First, cutting tuition will mean that Sewanee has less money to fund its aid and scholarship programs. Cutting tuition by 10 percent has almost no impact on the 30 percent or so of students whose parents will just buy that new boat or maybe renovate a kitchen. Yes, average middle-class students are helped, but a short-term publicity stunt like this will only aid them for a year or two. In contrast, it would make more sense to let the rich keep paying the same price and use that money to fund lower-income students. Has Sewanee really thought about what happens when they are forced to increase tuition 8 percent for the next three years to make up for their short-sightedness?
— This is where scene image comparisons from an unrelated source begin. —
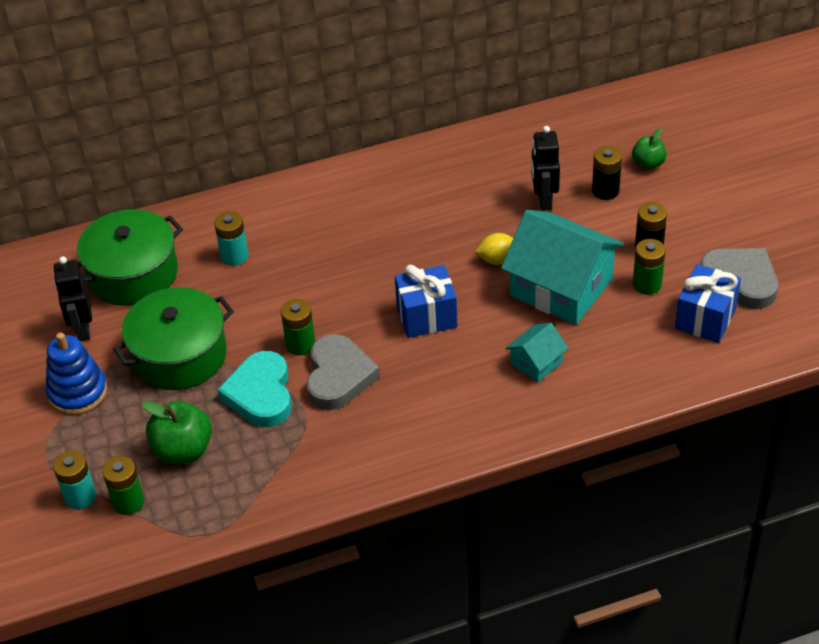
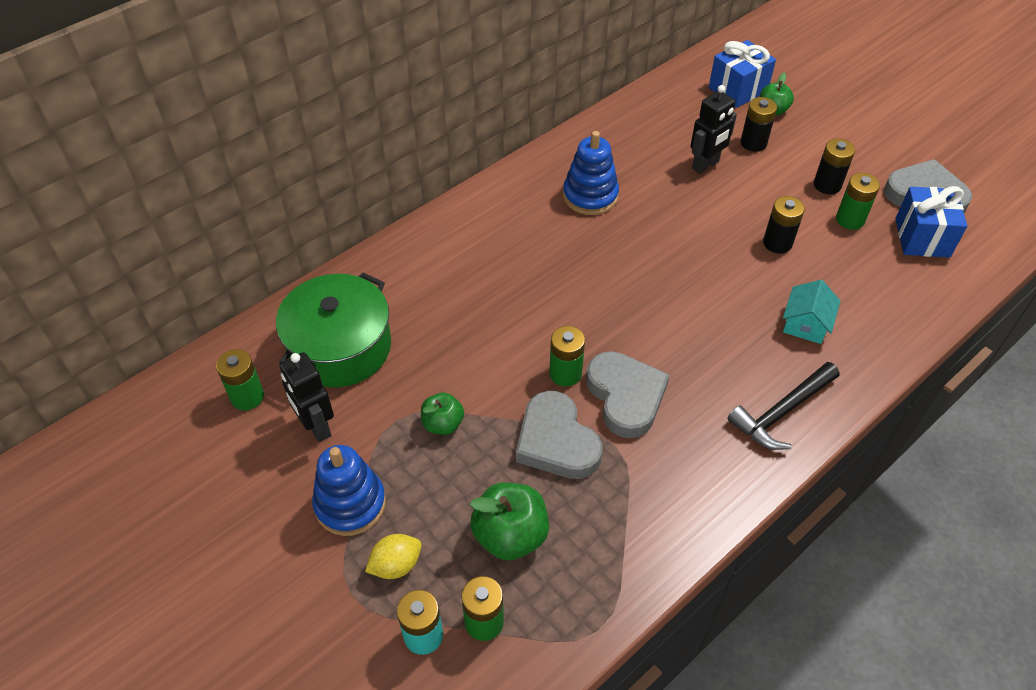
camera: 25 degrees left, 5 degrees up
(43, 292) = (247, 397): none -> green battery
(179, 355) = (443, 424): green pot -> green apple
(234, 256) = (440, 298): turquoise battery -> none
(260, 394) = (556, 441): turquoise heart -> grey heart
(417, 202) = (590, 196): none -> blue stacking toy
(426, 316) = (672, 307): blue gift -> blue gift (737, 89)
(462, 426) = (781, 413): none -> black hammer
(498, 260) = (702, 232): yellow lemon -> yellow lemon (396, 565)
(544, 200) = (705, 165): black robot -> black robot turned 105 degrees counterclockwise
(561, 287) = (777, 243): turquoise house -> black battery

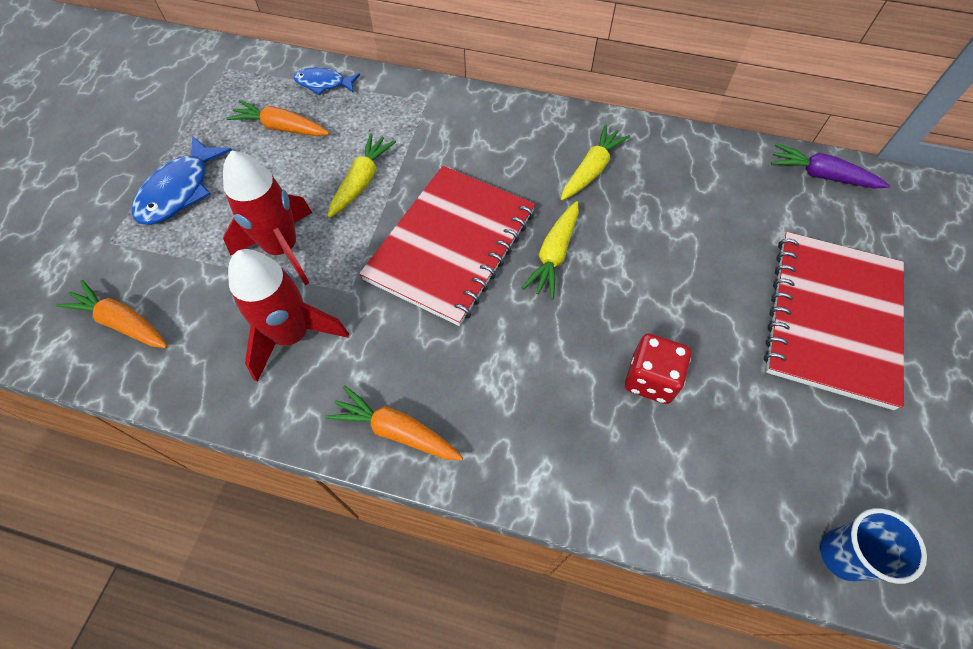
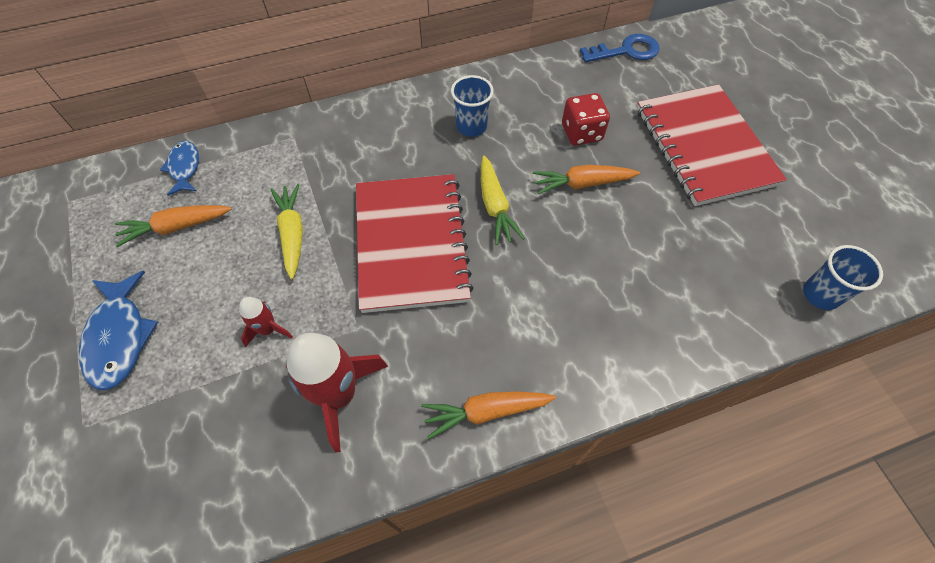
camera: 35 degrees left, 0 degrees up
(122, 322) = (165, 487): orange carrot -> orange carrot (582, 183)
(283, 249) = (268, 329): red rocket -> red rocket, size x0.51
(324, 84) = (184, 168): blue fish -> blue fish turned 105 degrees clockwise
(591, 170) = (471, 126): yellow carrot -> blue cup
(650, 379) = (629, 256): red dice -> red dice (581, 133)
(821, 175) = (626, 51): purple carrot -> blue key

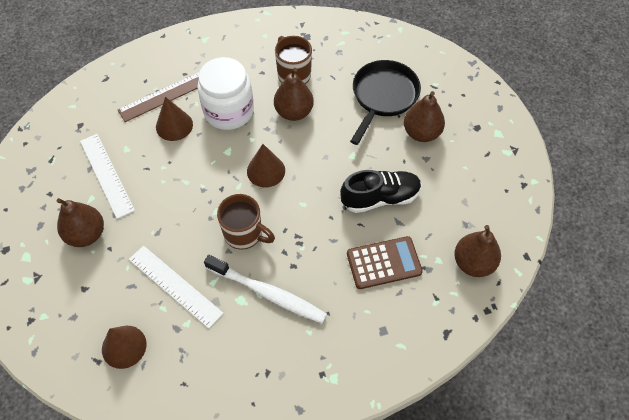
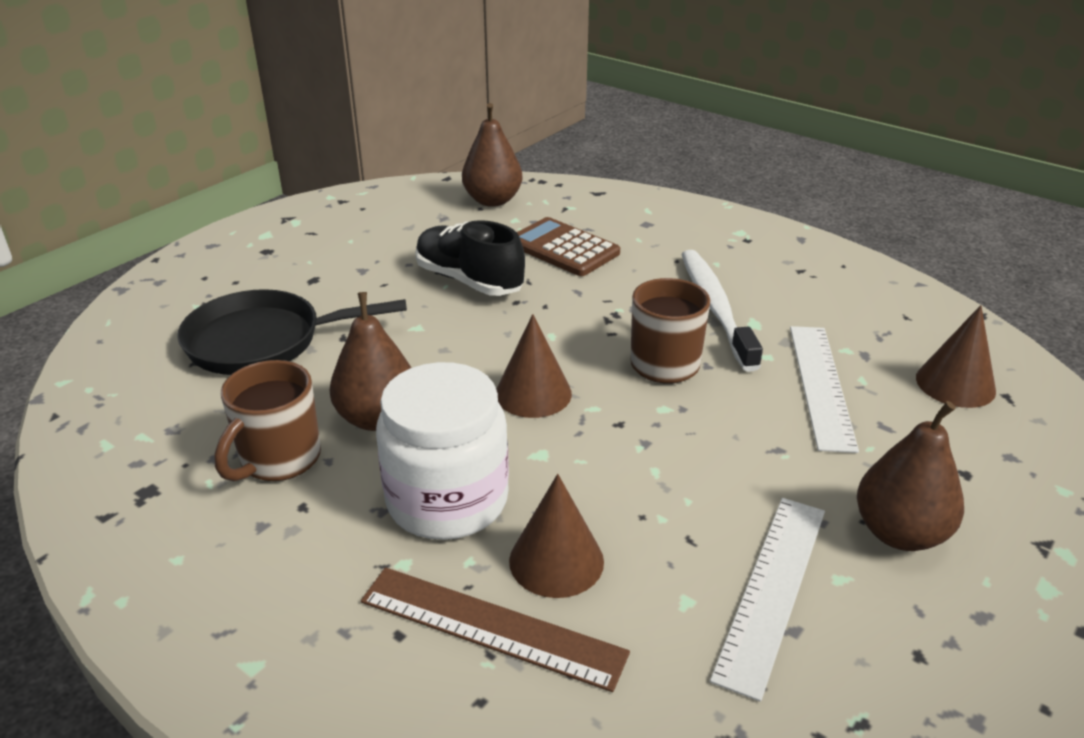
camera: 125 degrees left, 25 degrees down
(421, 133) = (316, 286): brown pear -> none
Who pays then?
Second, simply cutting the price of college does not reduce the costs. Sewanee is not cutting salaries or streamlining programs — it is simply trying to increase awareness and applications (demand) by reducing the price at which its product is up for sale. The “problem” with the education system is not that the price of college is too much — the costs are too high. Too many professors have tenure or too much money is spent on research. Cutting prices does not solve the root of the problem.

Third and lastly, colleges should not adjust prices based on economic downturns and upturns. The education that a college provides, at least in theory, should not depend on when you are learning it. When I started college in fall 2007, I knew it would cost me about $220,000. I knew this because in my freshman year I paid about $51,000 and the admission letter said I should expect fees to grow by about 5 percent each year.

Now imagine that the price of college depended on how the economy was doing: Anyone who went to school between 2003 and 2007 would have ended up paying over $500,000 because the market was doing so well. Then as soon as they graduated, and after spending all this money, they would be left penniless because of the sub-prime mortgage crisis. Similarly, students graduating in 2013 are going to be better off than those graduating in 2009 simply because of the state of the economy, not because of their abilities or their education and certainly not because of how much they paid for college.

Finally, this brings us to Carnegie Mellon. Last month, Carnegie Mellon’s Board of Trustees agreed to increase tuition for incoming first-years by 3.97 percent. The annual tuition now stands at the grotesquely large $43,160. In isolation, this number provokes anger and despair — why do we pay so much money?

But this was one of the smallest percentage increases in tuition in years. The goal is long-term stability in prices, not short-term spikes in order to secure publicity. Yes, Carnegie Mellon consistently ranks in the top 20 most expensive colleges in the country, but that does not mean that the Board of Trustees should go crazy and start cutting tuition.

Whatever its approach, it should start by looking at costs and not aimlessly cutting prices.